14.04. Deux mois après, j'ai retrouvé ce garçon au look improbable, grand chapeau blanc de légionnaire... Dans la foule, il ne passe pas inaperçu... Et il a beau se déplacer d'un coin à l'autre, je le retrouve toujours du regard... Le décor, c'est la grande place de la ville, un concert au profit des caisses de grève, ambiance kermesse, drapeaux et fanions des syndicats, scène rock de meule, prises de paroles, fumigènes, chansons militantes ("Ça ne peut pas durer comme ça" / "Il faut qu’il tombe, tombe, tombe"), pluies de bières sur les pogos. Et dire qu'il y a trois ans nous étions confinés (pour rien)... Malgré la décision du conseil constitutionnel, l'ambiance est "bon enfant" (comme dit "BFM" quand il n'y a pas de "tensions")...

* **Questions d'étude**:
a) Condensez sous forme de liste le paragraphe du texte de lecture qui commence par « 14.04. Deux mois après », en conservant ses faits principaux.
b) Répondez aux questions suivantes d'après le texte de lecture :
(i) Au profit de quoi le concert est-il organisé ?
(ii) Quel couvre-chef porte le garçon ?
(iii) Combien de temps auparavant le confinement a-t-il eu lieu ?

[Coordonnées des points clés de la pose]

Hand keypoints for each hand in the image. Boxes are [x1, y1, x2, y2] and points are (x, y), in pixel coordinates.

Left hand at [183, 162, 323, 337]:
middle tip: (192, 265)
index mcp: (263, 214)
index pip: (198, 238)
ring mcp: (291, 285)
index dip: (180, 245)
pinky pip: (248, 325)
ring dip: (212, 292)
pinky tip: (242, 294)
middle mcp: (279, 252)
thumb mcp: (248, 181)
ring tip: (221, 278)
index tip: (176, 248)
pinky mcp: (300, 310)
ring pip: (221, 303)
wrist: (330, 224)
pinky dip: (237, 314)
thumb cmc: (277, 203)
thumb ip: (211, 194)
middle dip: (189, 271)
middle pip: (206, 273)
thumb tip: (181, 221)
* * *
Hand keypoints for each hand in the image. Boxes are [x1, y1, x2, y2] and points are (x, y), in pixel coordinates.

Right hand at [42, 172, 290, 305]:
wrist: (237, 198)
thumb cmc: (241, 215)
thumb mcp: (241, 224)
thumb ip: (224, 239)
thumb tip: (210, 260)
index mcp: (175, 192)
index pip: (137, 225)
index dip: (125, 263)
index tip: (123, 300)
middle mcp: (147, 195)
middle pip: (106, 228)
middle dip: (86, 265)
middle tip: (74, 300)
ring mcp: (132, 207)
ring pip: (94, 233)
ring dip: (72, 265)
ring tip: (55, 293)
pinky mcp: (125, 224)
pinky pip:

* **Corrigé des activités**:
a)
- Deux mois plus tard, le garçon au grand chapeau blanc de légionnaire est retrouvé ; il ne passe pas inaperçu dans la foule.
- Lieu : la grande place de la ville, pour un concert au profit des caisses de grève.
- Ambiance de kermesse : drapeaux et fanions des syndicats, scène rock, prises de parole, fumigènes, chansons militantes, bière sur les pogos.
- Trois ans plus tôt, c'était le confinement.
- Malgré la décision du Conseil constitutionnel, l'ambiance reste « bon enfant ».

b)
(i) Au profit des caisses de grève.
(ii) Un grand chapeau blanc de légionnaire.
(iii) Trois ans auparavant.